Le parlement de Dijon rendit, le 28 août 1787, près de sept ans après le crime commis, un arrêt expiatoire qui réhabilitait la mémoire de Claude Gentil et de Guillaume Vauriot. Il renvoyait définitivement Claude Pajot, Antoine Loignon, et Jean-Baptiste Gentil de l'accusation contre eux intentée. Cet arrêt appelait les peines portées par la loi sur les têtes des vrais coupables, et ordonnait néanmoins qu'il serait sursis à l'exécution à l'égard de Larue, jusqu'à ce qu'il eût plu au roi de manifester ses sentimens.
De plus, le parlement donna acte aux innocens acquittés, ainsi qu'au curateur à la mémoire de Claude Gentil et de Guillaume Vauriot, des réserves faites par eux, pour poursuivre leurs dénonciateurs.
Telle fut cette victoire que la justice sut noblement remporter sur elle-même. Malheureusement sur ces cinq victimes reconnues innocentes, il s'en trouvait deux à qui l'on ne pouvait restituer que l'honneur: Claude Gentil était mort sur l'échafaud, et Guillaume Vauriot aux galères!
LA PAYSANNE DES LANDES.
Les grandes villes, réceptacles habituels des vagabonds et des malfaiteurs de tous les pays, sont ordinairement le siége du vice et de la corruption, qui y trouvent d'ailleurs un aliment journalier dans les habitudes funestes qu'engendre l'oisiveté. Il n'en est pas de même dans les campagnes. La vie active des champs, la simplicité de leurs habitans, le spectacle continuel de la nature, amortissent les passions, et les empêchent surtout de commettre des crimes. Que l'on ajoute à tous ces heureux obstacles, l'extrême facilité que l'on a de se surveiller et de se contrôler mutuellement, et il sera très-aisé de s'expliquer pourquoi les campagnes sont beaucoup plus exemptes d'actions criminelles que le séjour corrompu des cités.

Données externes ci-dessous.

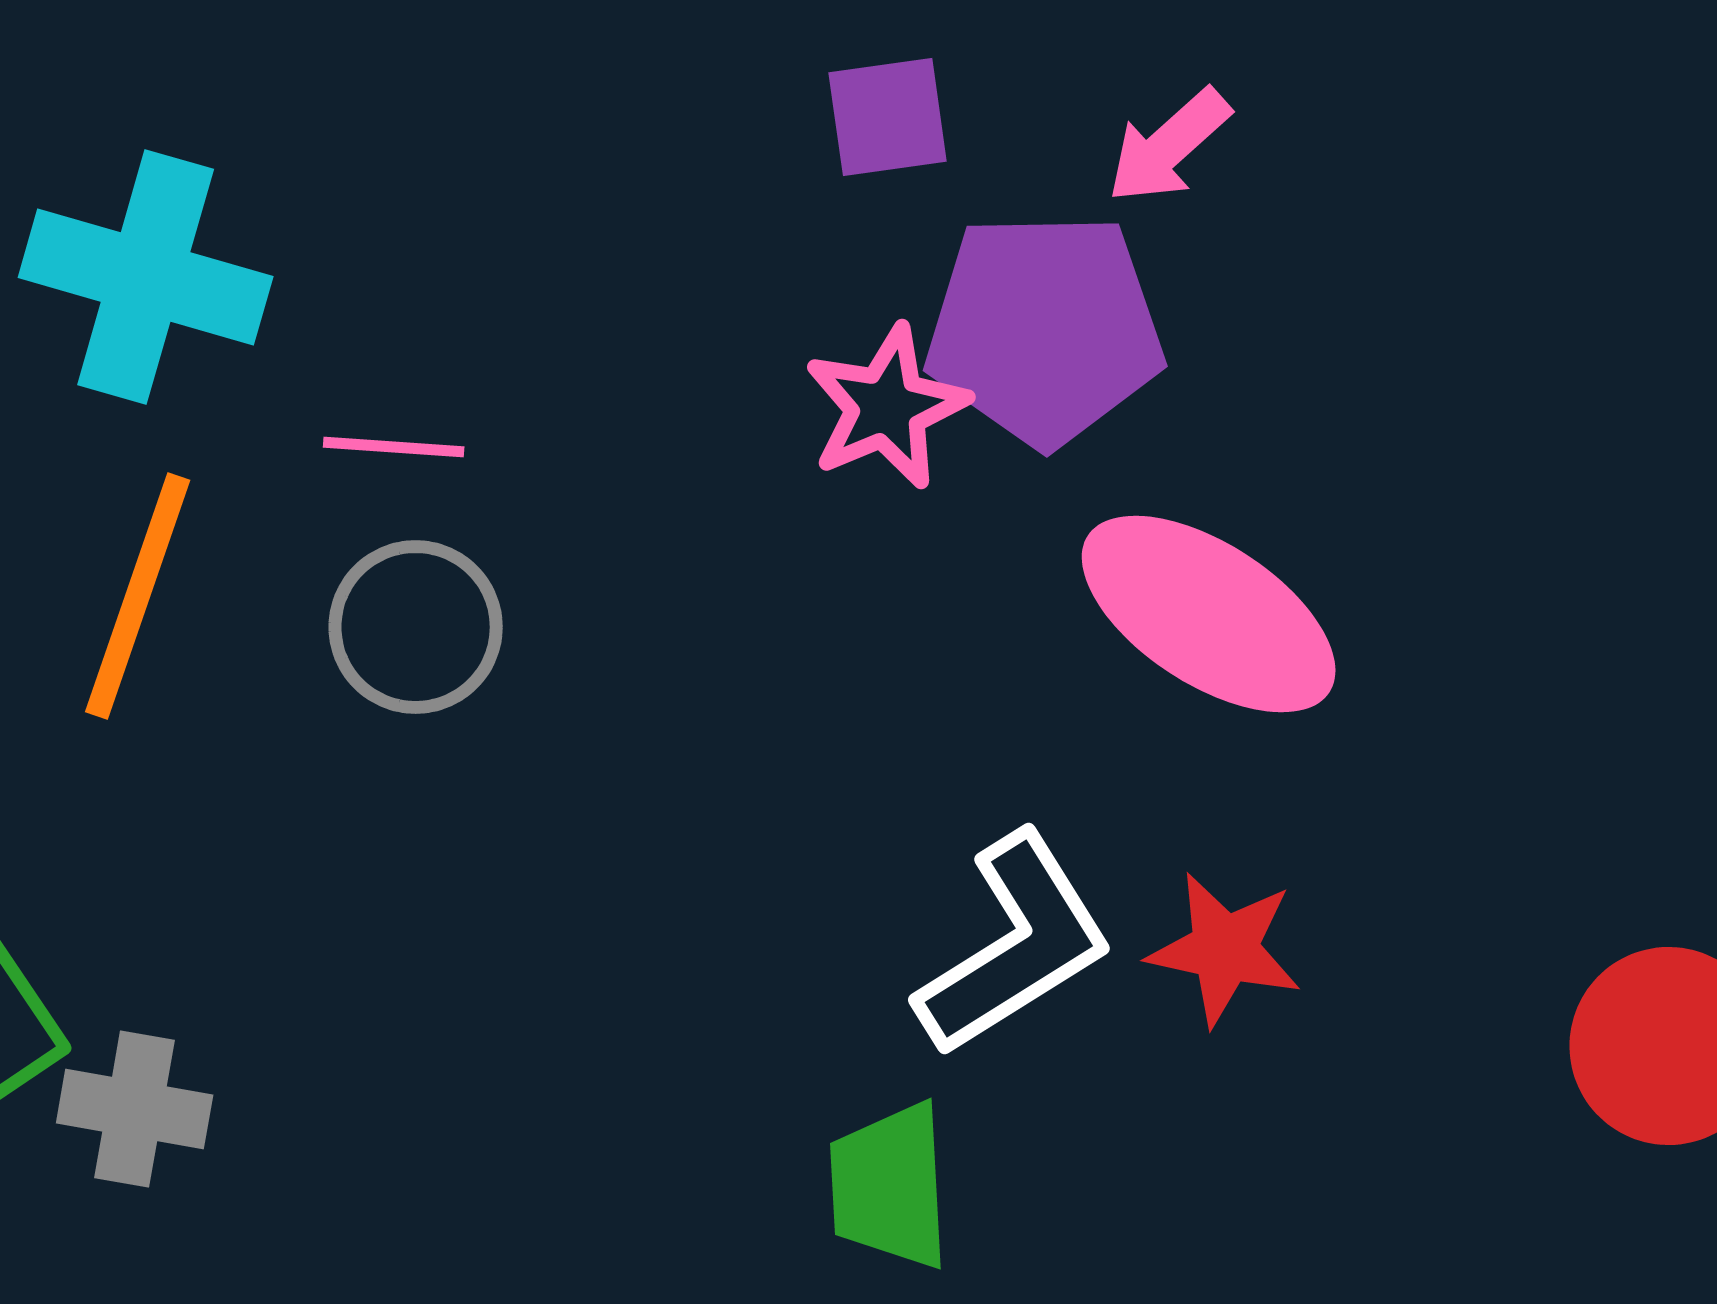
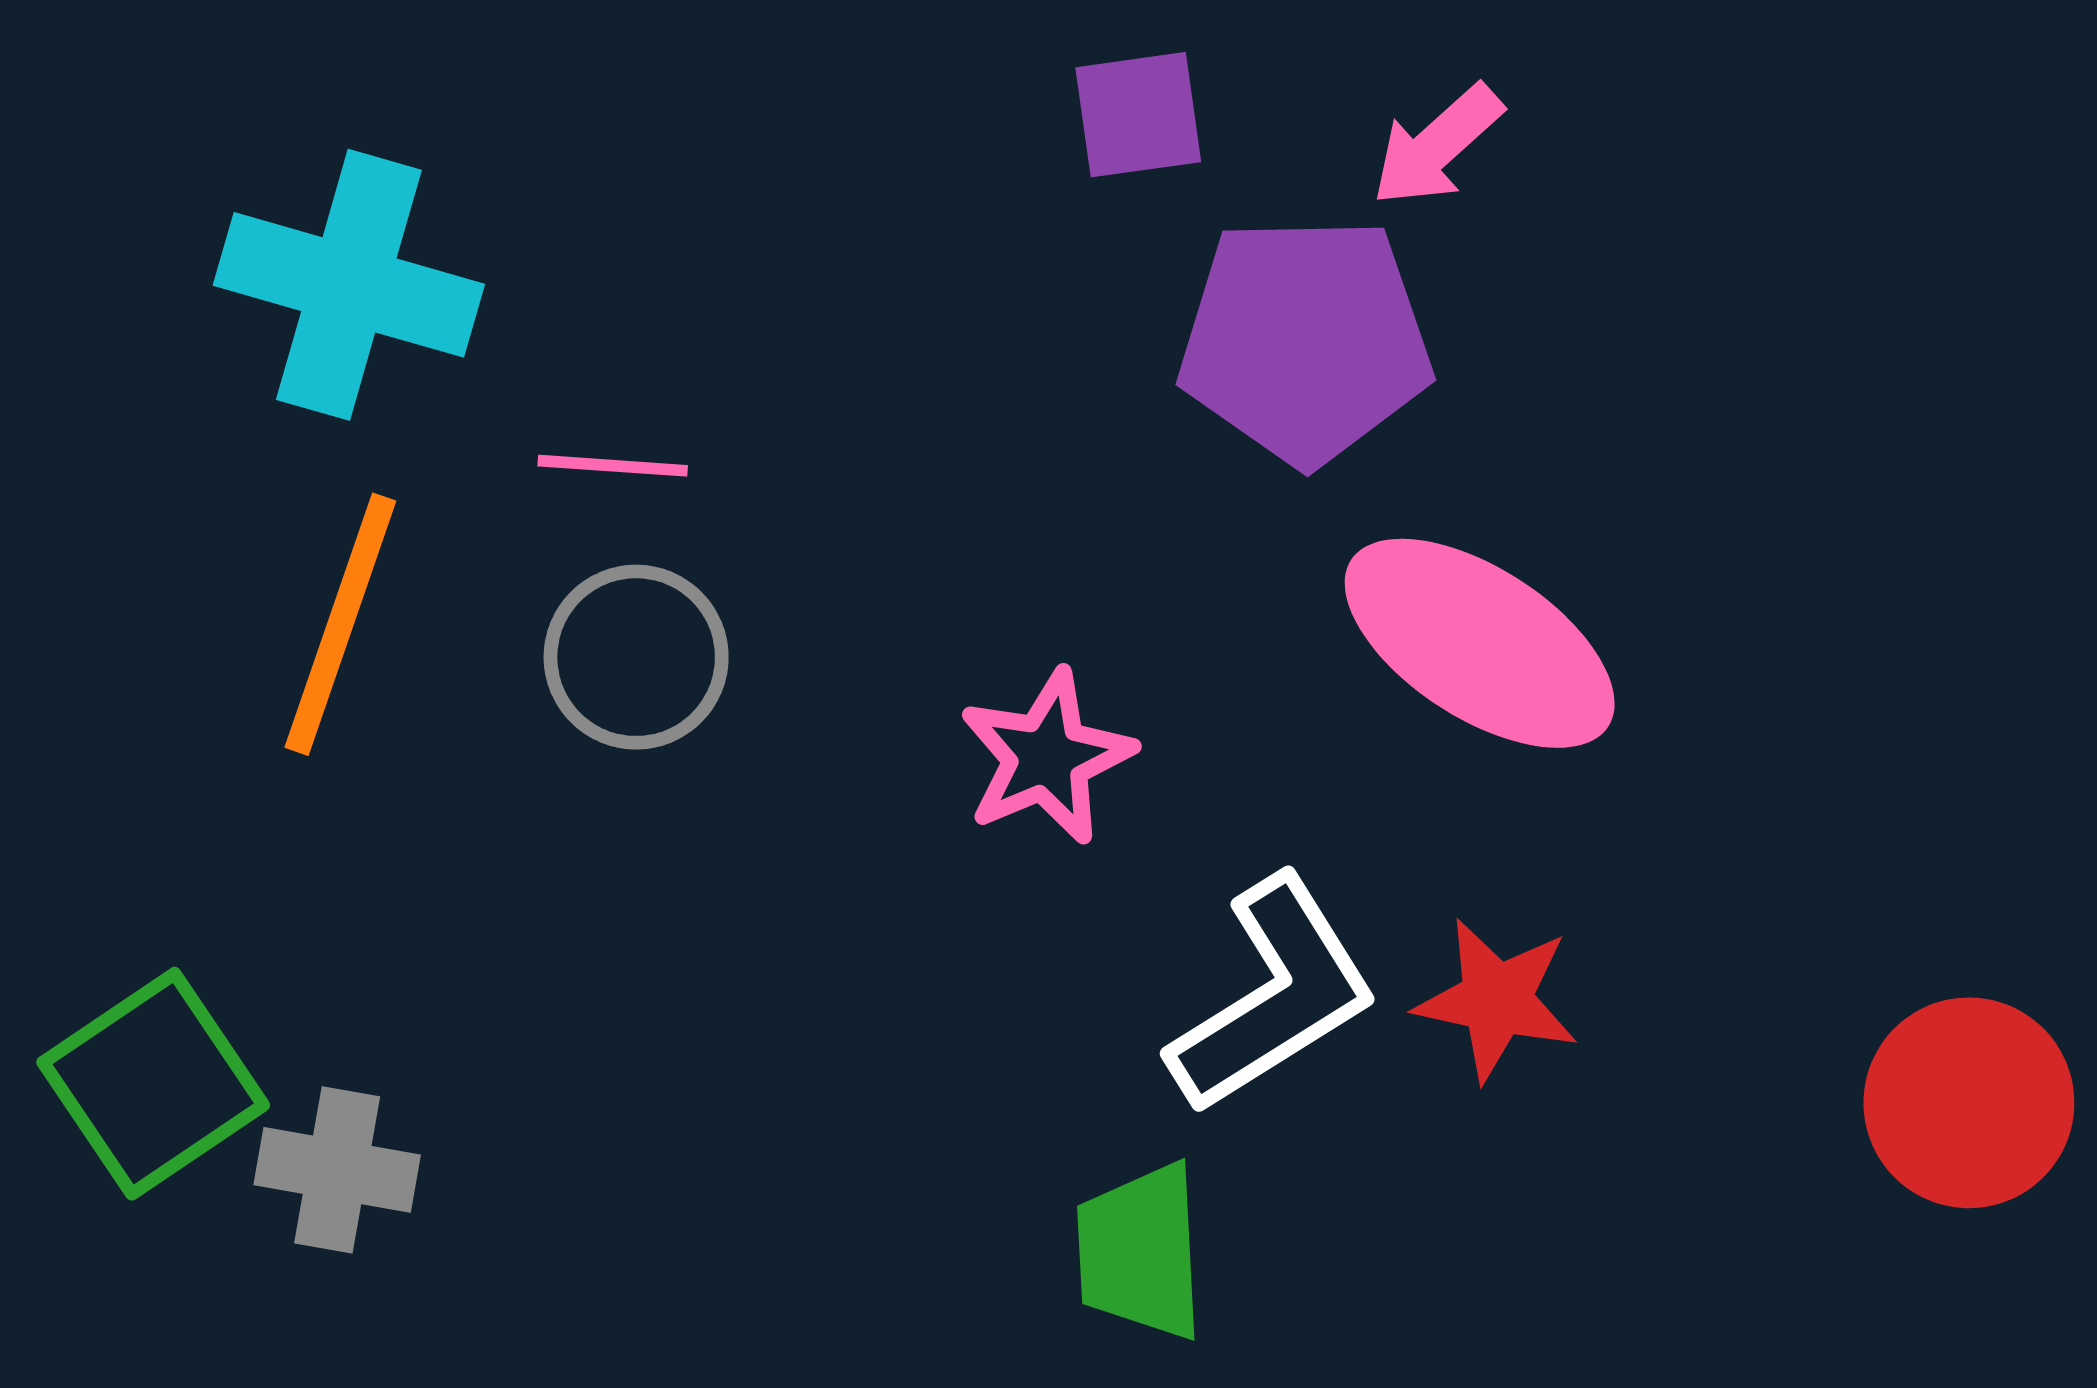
pink star: (887, 407) -> (1047, 757), moved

Mais quand de violentes passions font invasion dans les esprits ignorans et grossiers des bourgs et des hameaux, elles éclatent d'autant plus vivement qu'elles sont favorisées par le défaut absolu d'éducation et par la solitude, conseillère toujours pernicieuse dans de semblables circonstances.
Le fait que nous allons rapporter, arrivé dans les Landes de la Gascogne, contrée isolée, presqu'en dehors de la circulation, Arabie en miniature, où il faut traverser de grands et tristes déserts de sable et de bruyères pour arriver à de charmantes oasis, qui sont les seuls lieux habités, va nous fournir un déplorable exemple de ces passions dépourvues de toute espèce de frein.
Un laboureur, nommé Jean Labauchède, séduit par les charmes de Jeanne Dubernet, jeune et jolie paysanne, et croyant trouver le bonheur en unissant son sort à celui de cette fille attrayante, la demanda en mariage à ses parens, et l'obtint pour son malheur. La conduite de sa jeune épouse ne tarda pas à lui faire reconnaître combien il s'était cruellement trompé. Jeanne Dubernet fuyait sa société, et on la voyait souvent en tête-à-tête avec de jeunes garçons du village. C'était une première conséquence de la disproportion d'âge qui séparait les deux époux. Jean Labauchède, ignorant, comme on l'est dans ces contrées à demi-sauvages, n'avait nullement réfléchi à l'inconvénient de prendre une femme beaucoup plus jeune que lui, qui, parée des dons de la beauté, ne manquerait pas d'adorateurs, et n'aurait pas la ressource d'une bonne et morale éducation, pour se maintenir, sans broncher, dans les limites du devoir. Son choix imprudent n'avait été déterminé que par le désir de posséder une compagne aimable et belle. Fatal aveuglement! Il avait donné le nom d'épouse à une infâme créature qui devait bientôt préparer sa mort.